Task objective:
Please take the lines from the one holding "thumb mcp: (292, 162)" through the one holding "middle dip: (483, 296)" in the data below and copy them exactly.

Information supplied:
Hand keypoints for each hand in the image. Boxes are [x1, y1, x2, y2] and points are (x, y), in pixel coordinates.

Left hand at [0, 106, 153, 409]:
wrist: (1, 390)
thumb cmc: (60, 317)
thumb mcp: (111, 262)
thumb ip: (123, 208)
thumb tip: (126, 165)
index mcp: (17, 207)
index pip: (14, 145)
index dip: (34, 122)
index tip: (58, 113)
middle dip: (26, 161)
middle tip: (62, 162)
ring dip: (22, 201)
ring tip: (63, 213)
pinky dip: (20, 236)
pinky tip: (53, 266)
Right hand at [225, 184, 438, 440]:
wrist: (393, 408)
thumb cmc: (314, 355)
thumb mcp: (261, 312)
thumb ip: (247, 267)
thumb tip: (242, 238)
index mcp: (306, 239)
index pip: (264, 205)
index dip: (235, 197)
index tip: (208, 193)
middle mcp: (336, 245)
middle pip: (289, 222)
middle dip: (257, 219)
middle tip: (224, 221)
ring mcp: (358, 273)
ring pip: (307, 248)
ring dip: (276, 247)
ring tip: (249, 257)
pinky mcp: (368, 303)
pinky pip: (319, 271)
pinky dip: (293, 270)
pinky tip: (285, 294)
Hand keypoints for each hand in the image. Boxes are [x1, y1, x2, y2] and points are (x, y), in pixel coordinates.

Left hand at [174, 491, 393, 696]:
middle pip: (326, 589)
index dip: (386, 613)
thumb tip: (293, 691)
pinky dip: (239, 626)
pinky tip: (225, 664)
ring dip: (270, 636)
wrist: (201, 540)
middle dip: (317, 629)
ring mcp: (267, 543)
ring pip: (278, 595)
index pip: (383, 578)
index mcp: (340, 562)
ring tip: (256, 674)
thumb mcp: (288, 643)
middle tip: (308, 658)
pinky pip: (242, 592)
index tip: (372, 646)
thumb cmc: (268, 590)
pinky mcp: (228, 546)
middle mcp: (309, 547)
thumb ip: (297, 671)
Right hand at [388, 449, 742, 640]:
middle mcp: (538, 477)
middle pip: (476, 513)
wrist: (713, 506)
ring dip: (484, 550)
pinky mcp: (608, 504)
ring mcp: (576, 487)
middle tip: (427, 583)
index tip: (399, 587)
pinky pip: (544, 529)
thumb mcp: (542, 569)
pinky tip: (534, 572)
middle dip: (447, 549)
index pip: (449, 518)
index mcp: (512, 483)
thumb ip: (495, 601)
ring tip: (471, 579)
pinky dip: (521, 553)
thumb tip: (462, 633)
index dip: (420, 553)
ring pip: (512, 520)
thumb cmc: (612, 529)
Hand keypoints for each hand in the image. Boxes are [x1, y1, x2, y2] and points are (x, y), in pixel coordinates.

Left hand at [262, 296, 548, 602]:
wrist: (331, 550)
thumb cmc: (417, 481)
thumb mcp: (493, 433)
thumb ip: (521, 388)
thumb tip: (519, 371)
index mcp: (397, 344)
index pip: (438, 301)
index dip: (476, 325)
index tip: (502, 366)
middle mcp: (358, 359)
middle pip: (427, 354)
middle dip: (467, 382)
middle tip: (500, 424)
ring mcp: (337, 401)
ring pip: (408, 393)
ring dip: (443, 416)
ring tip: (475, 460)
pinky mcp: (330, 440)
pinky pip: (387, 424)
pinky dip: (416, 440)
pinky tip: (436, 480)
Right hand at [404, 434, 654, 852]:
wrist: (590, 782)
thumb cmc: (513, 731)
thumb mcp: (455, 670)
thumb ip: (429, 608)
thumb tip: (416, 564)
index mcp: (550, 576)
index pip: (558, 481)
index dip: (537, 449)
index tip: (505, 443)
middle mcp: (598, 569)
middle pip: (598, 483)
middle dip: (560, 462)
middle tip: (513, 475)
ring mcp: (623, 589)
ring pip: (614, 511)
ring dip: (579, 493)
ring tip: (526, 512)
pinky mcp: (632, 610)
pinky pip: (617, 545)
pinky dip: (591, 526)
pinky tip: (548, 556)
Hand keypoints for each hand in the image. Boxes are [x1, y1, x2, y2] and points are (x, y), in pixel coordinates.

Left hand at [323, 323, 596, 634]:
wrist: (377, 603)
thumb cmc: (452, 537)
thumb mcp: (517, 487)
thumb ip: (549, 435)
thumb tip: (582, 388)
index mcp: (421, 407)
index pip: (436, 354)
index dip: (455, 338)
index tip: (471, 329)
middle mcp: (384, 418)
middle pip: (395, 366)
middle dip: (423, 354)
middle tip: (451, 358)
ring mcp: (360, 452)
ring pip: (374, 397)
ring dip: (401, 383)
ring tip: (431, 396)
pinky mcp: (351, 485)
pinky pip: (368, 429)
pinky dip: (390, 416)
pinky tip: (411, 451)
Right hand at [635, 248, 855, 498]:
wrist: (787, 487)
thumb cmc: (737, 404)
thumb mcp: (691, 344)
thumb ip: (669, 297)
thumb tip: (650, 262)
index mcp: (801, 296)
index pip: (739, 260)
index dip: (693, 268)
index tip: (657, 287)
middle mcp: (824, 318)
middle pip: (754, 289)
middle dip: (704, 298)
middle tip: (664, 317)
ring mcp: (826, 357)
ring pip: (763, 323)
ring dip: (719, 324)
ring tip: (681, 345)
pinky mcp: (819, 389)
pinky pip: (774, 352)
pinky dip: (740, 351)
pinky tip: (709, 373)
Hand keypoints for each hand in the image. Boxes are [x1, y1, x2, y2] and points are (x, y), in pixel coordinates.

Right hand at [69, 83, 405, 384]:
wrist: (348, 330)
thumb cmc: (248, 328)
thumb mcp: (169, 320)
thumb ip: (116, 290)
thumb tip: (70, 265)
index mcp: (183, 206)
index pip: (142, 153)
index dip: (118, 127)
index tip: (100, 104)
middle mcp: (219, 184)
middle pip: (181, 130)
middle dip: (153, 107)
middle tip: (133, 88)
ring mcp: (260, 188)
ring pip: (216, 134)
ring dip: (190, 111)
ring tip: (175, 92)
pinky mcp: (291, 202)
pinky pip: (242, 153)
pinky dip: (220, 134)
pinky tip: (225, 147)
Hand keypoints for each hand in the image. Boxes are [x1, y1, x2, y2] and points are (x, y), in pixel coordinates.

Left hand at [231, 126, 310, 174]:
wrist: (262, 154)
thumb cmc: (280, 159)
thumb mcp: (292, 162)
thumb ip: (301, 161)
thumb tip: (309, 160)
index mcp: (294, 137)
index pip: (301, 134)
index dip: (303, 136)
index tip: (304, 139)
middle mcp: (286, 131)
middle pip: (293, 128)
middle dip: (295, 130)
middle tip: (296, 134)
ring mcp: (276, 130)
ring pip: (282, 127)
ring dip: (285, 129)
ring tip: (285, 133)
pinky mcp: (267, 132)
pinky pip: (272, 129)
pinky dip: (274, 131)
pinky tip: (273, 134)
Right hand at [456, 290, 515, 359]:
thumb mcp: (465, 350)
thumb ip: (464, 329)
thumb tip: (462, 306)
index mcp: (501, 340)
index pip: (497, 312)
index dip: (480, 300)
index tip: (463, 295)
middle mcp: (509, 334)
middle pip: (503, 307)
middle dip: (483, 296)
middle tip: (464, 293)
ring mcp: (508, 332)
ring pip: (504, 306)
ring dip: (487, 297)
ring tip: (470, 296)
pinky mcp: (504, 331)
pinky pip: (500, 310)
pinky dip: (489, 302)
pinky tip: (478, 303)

The completed task:
thumb mcp: (292, 162)
thumb ip: (301, 161)
thumb tip: (309, 160)
index mcp: (294, 137)
index pip: (301, 134)
index dip: (303, 136)
index tip: (304, 139)
middle mcp: (286, 131)
middle pip: (293, 128)
middle dip: (295, 130)
middle tip: (296, 134)
ring mcp: (276, 130)
ring pip: (282, 127)
ring dip: (285, 129)
ring tip: (285, 133)
pinky mcp: (267, 132)
pinky pip: (272, 129)
pinky dip: (274, 131)
pinky tip: (273, 134)
Right hand at [456, 290, 515, 359]:
thumb mcp: (465, 350)
thumb ip: (464, 329)
thumb tip: (462, 306)
index mcp: (501, 340)
index pip: (497, 312)
index dip: (480, 300)
index tip: (463, 295)
middle mcp: (509, 334)
middle pip: (503, 307)
middle dip: (483, 296)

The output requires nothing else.